#### Work order
Render the part of the material that opens with the line containing "1. **圖譜構建**：建議在非高峰時間構建圖譜，因為需要大量計算資源" and closes with the line containing "現在您已經可以完整地測試和使用 HopRAG 系統了！🎉" as a Markdown table with the columns Row and Line. Number each line in order, and leave out blank lines.
=-=-=-=-=
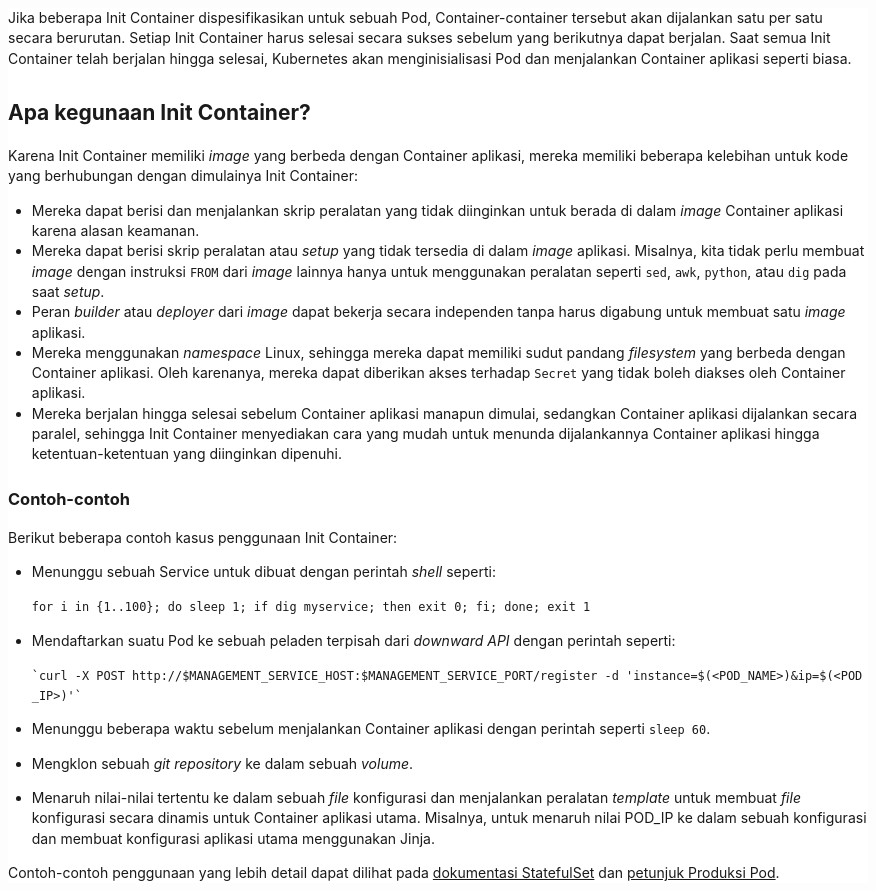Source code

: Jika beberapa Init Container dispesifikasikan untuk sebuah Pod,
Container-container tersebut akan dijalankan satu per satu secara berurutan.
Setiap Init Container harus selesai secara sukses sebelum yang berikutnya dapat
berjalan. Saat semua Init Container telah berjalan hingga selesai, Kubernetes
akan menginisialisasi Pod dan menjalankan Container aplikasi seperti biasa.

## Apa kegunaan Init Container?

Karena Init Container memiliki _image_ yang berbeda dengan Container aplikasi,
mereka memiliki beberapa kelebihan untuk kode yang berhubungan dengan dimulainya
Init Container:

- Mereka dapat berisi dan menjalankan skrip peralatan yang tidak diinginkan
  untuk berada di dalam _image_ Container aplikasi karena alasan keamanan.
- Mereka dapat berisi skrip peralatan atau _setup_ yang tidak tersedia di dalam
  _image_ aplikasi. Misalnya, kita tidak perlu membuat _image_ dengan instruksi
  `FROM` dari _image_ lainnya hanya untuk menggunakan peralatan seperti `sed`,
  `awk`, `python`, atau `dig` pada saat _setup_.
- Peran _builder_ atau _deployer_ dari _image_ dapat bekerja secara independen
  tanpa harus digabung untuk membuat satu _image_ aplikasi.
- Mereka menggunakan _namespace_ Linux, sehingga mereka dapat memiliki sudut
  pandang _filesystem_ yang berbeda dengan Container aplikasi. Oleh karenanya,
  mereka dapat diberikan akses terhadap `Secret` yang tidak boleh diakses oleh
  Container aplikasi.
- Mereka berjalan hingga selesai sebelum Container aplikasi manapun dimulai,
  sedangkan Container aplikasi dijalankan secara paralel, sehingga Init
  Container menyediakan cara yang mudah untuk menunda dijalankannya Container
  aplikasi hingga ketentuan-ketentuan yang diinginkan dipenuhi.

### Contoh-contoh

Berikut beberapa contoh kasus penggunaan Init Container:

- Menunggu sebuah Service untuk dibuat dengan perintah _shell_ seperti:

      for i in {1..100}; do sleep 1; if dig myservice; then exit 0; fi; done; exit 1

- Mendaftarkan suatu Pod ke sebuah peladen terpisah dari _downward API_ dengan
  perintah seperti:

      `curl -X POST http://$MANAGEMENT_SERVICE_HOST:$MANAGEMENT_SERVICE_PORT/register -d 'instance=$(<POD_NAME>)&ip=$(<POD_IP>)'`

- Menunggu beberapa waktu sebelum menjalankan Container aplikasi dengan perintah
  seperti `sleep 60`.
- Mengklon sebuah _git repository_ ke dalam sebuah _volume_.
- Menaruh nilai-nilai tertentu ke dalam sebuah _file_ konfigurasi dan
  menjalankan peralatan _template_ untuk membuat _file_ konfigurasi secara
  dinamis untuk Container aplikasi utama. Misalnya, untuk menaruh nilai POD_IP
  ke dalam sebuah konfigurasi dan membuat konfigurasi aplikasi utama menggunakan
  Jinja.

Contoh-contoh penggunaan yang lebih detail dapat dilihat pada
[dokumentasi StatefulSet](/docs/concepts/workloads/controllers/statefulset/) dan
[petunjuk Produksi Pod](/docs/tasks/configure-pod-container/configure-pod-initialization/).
=-=-=-=-=
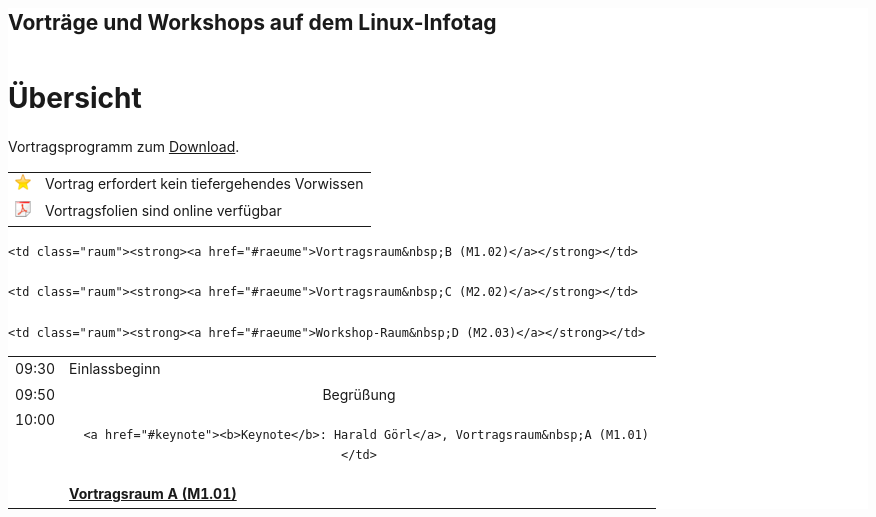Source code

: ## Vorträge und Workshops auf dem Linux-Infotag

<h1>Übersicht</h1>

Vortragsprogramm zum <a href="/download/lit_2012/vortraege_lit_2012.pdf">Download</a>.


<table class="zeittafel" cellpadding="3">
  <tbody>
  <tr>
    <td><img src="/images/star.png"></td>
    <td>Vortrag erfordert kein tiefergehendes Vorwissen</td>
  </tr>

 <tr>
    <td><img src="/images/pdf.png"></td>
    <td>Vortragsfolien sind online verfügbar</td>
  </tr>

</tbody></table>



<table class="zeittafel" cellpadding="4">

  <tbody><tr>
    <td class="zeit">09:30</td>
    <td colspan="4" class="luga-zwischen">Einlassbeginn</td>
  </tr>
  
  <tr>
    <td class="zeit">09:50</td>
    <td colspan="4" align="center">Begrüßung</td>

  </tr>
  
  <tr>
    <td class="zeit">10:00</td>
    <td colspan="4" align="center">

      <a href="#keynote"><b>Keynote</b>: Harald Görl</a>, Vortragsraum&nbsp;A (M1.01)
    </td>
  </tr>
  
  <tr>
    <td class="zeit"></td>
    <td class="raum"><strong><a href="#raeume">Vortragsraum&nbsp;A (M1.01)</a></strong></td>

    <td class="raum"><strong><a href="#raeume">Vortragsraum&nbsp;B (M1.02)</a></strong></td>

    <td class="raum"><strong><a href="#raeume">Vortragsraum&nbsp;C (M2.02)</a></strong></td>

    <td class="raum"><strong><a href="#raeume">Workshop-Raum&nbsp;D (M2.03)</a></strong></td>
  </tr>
=-=-=-=-=
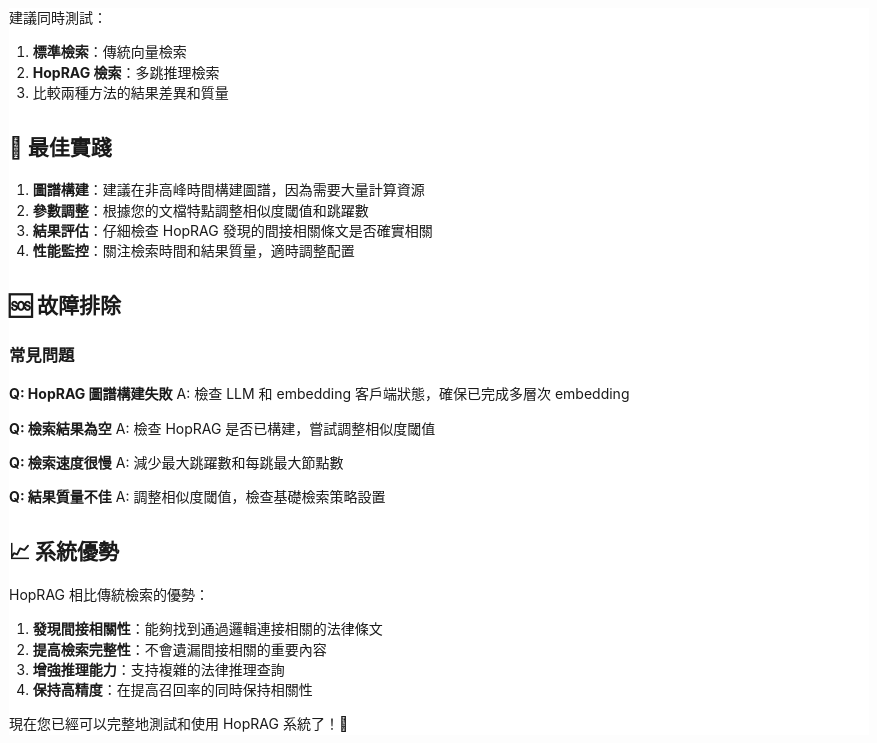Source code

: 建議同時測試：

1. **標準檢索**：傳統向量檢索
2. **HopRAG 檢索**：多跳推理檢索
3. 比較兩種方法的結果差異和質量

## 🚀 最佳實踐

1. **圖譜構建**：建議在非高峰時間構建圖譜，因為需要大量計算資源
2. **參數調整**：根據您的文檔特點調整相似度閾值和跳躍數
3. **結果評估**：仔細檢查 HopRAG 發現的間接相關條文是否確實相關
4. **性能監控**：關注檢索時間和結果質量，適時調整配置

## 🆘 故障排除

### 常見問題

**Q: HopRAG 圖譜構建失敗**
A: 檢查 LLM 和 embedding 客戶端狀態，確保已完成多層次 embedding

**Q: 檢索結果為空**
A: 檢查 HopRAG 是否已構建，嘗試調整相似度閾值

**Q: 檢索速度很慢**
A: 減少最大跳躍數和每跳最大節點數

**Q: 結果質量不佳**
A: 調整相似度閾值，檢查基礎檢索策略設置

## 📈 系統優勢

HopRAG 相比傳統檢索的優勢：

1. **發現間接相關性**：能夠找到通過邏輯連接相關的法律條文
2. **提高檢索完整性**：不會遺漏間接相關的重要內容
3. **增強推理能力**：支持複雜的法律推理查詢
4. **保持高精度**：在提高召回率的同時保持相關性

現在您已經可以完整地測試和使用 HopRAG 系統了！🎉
=-=-=-=-=
#### Your response
| Row | Line |
|---|---|
| 1 | 1. **圖譜構建**：建議在非高峰時間構建圖譜，因為需要大量計算資源 |
| 2 | 2. **參數調整**：根據您的文檔特點調整相似度閾值和跳躍數 |
| 3 | 3. **結果評估**：仔細檢查 HopRAG 發現的間接相關條文是否確實相關 |
| 4 | 4. **性能監控**：關注檢索時間和結果質量，適時調整配置 |
| 5 | ## 🆘 故障排除 |
| 6 | ### 常見問題 |
| 7 | **Q: HopRAG 圖譜構建失敗** |
| 8 | A: 檢查 LLM 和 embedding 客戶端狀態，確保已完成多層次 embedding |
| 9 | **Q: 檢索結果為空** |
| 10 | A: 檢查 HopRAG 是否已構建，嘗試調整相似度閾值 |
| 11 | **Q: 檢索速度很慢** |
| 12 | A: 減少最大跳躍數和每跳最大節點數 |
| 13 | **Q: 結果質量不佳** |
| 14 | A: 調整相似度閾值，檢查基礎檢索策略設置 |
| 15 | ## 📈 系統優勢 |
| 16 | HopRAG 相比傳統檢索的優勢： |
| 17 | 1. **發現間接相關性**：能夠找到通過邏輯連接相關的法律條文 |
| 18 | 2. **提高檢索完整性**：不會遺漏間接相關的重要內容 |
| 19 | 3. **增強推理能力**：支持複雜的法律推理查詢 |
| 20 | 4. **保持高精度**：在提高召回率的同時保持相關性 |
| 21 | 現在您已經可以完整地測試和使用 HopRAG 系統了！🎉 |